** 本文 **
_ _ _ _ _ _ _
春一番が吹く。道路工事の看板が倒れたりしていた。
風があたたかいので、セーターいちまいで出掛けたが、少し風邪を引いてしまった。

かつての同僚の死の知らせが届く。まだ若い死。現実感の喪失に襲われ、ちょっと参る。
友人の結婚とかはもう慣れたけど、これから中年期に向かって友人の死にも慣れなければならないのだろう。
かろうじて1日分の仕事を終わらせて帰途に着く。本も読めず、めずらしく車中で音楽を聴く。
こういうときは音楽がいい。助かる。
音楽評論家の人が書いていたが、彼もご両親の死に会った時に音楽の力で癒されたそうだ。
家でもネットも見ず、ビデオも見ないで音楽を聴く。

子供のように人間はなぜ死ぬのか考えてみたりする。
どう受け止められるかわからないが考えたことをかいつまんでみる。
死の原因を分析すると

・病気、事故、殺人の犠牲になるなどの自分以外の目的による死
・自死
・老死

ということになるかと思う。

第1の死を仮に「他死」と呼ぶことにする。
これは、避けようと思えば避けられるものは避けられるが、それはたまたまで、
避けられないものは避けられない。死に至る過程はあまりにも多岐に渡り、対策は困難を極める。
陳腐な言い方だが、生きていること自体稀有な偶然の上に成り立っていると言える。
ということで、この死は不幸な偶然の結果、と思うことにする。

自死はよくわからないのだが、多くの人は経済的理由や、大きな不幸から立ち直れなかったり、
あるいは自分の存在いかんにかかわる問題が解けなくて死んだりしているようだ。
おおざっぱにいうと生に伴う、死んだ方がましと思えるほどの苦痛を終了させるために死んでいるのだろう。
ここで私見だが、人間は多くの場合生に向かう価値観を見出すように努力しながら生きているはずだ。
自死する人は、生の苦痛を凌駕するだけの価値観を見出し得なくて死に至るわけで、
これも結局はたまたまのめぐり合わせとしか思えない。

思ったよりこの文章書くのが苦痛だ。
端折り端折り書いてい、真意が記録されているがわからないが、もう少しがんばって書く。

老死はおおざっぱにいって若い頃はダメージを受けた細胞をどんどん代謝して食べ物から新しい体を
作って生きていくが、老化とともに代謝がスローダウンし、それによって体の老化を新しい体の生産が
追い抜けなくなって死ぬことだと思うのだが間違っているだろうか。
合っていると仮定して、なぜ代謝がスローダウンするかというとホルモンが分泌しなくなるからだ。
(合ってますか?)
_ _ _ _ _ _ _
** 課題の指示 **
(A) 死について書かれた文章のうち、「思ったよりこの文章書くのが苦痛だ。」で始まり「モンが分泌しなくなるからだ。」まで続く部分を、一字も変えずに出力せよ。
(B) 死について書かれた文章で、筆者は第1の死を仮に何と呼ぶことにしているか。
資料はこの作業には関係しない。

** データ抜粋 **
_ _ _ _ _ _ _
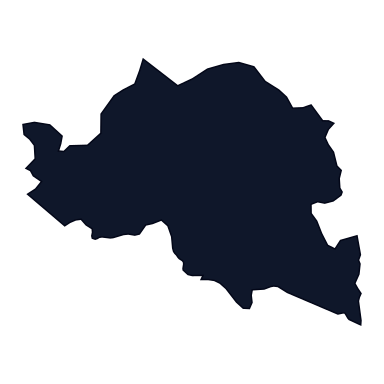 map outline of Smolyan (Mercator projection)
{"feature_id": "BGR-2236", "entity_name": "Smolyan", "entity_type": "Province", "adm_level": 1, "iso_a3": "BGR", "parent_name": "Bulgaria", "parent_adm1": "", "projection": "mercator", "projection_center": [24.659, 41.628], "detail": "fine", "context": "isolated", "style": "filled", "palette": "ink", "viewbox_px": 384, "rotation_deg": 0, "n_neighbors": 0, "source": "natural_earth", "source_scale": "10m", "svg_char_len": 1705}
<svg xmlns="http://www.w3.org/2000/svg" viewBox="0 0 384 384"><path d="M95.2,239.2L92.3,238.2L91.8,235.9L92.5,232.4L92.2,228.8L86.1,224.9L81.1,219.2L75.7,219.9L69.9,222.4L64.7,225.8L64.6,225.7L27.6,194.2L35.6,189.0L41.6,181.5L33.3,175.8L30.5,170.6L26.0,168.4L35.2,158.8L34.4,145.3L29.7,139.1L24.1,134.5L23.0,124.5L34.4,122.4L49.8,124.9L62.1,136.1L60.7,143.7L58.4,151.0L63.9,151.5L69.8,145.8L87.5,145.3L100.9,133.2L101.1,114.0L114.2,95.7L123.3,89.9L134.8,84.0L139.7,70.7L143.2,59.1L177.7,85.8L192.4,78.9L207.5,69.1L223.6,64.5L238.8,62.5L253.9,66.8L265.1,81.4L278.9,90.1L286.5,97.1L292.6,108.2L302.8,107.8L311.1,105.0L322.7,120.8L328.6,120.9L333.8,123.3L328.4,129.3L324.9,137.5L328.2,144.6L333.5,152.2L336.9,166.0L341.2,170.4L339.2,178.5L339.8,188.1L342.1,192.0L341.0,195.1L333.2,200.9L324.7,203.1L317.6,201.7L311.0,204.3L311.1,213.4L316.7,221.1L321.6,233.6L327.6,245.3L335.0,249.0L340.5,240.5L357.0,235.8L360.4,254.8L358.5,260.1L360.0,263.9L358.9,274.2L354.8,283.4L357.6,288.4L361.0,293.5L359.4,297.1L358.4,301.0L361.0,320.5L360.7,324.9L349.1,319.5L347.9,318.1L345.5,314.0L344.6,312.9L343.0,312.9L337.9,314.0L287.3,292.4L277.9,286.5L273.7,286.0L270.6,286.6L264.2,289.0L252.2,289.8L251.2,295.3L252.0,302.5L249.4,308.5L243.2,308.2L236.5,302.1L226.0,288.5L219.9,283.1L214.3,280.4L208.2,279.5L201.1,279.5L203.0,275.4L192.2,275.5L188.0,274.5L183.2,270.1L183.0,268.5L183.7,264.0L183.4,261.9L182.2,260.5L179.3,258.7L178.1,257.4L176.5,255.0L174.9,253.4L173.6,251.5L172.7,248.1L171.7,236.7L167.9,225.8L161.4,220.0L152.5,223.5L145.7,225.0L139.4,234.0L134.8,235.1L128.2,234.0L123.5,234.5L113.1,237.6L110.3,237.9L102.0,236.9L99.3,237.3L97.3,238.5L95.2,239.2Z" fill="#0f172a" stroke="#020617" stroke-width="1.5"/></svg>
_ _ _ _ _ _ _
** 解答 **
(A)
思ったよりこの文章書くのが苦痛だ。
端折り端折り書いてい、真意が記録されているがわからないが、もう少しがんばって書く。

老死はおおざっぱにいって若い頃はダメージを受けた細胞をどんどん代謝して食べ物から新しい体を
作って生きていくが、老化とともに代謝がスローダウンし、それによって体の老化を新しい体の生産が
追い抜けなくなって死ぬことだと思うのだが間違っているだろうか。
合っていると仮定して、なぜ代謝がスローダウンするかというとホルモンが分泌しなくなるからだ。

(B) 「他死」と呼ぶことにしている。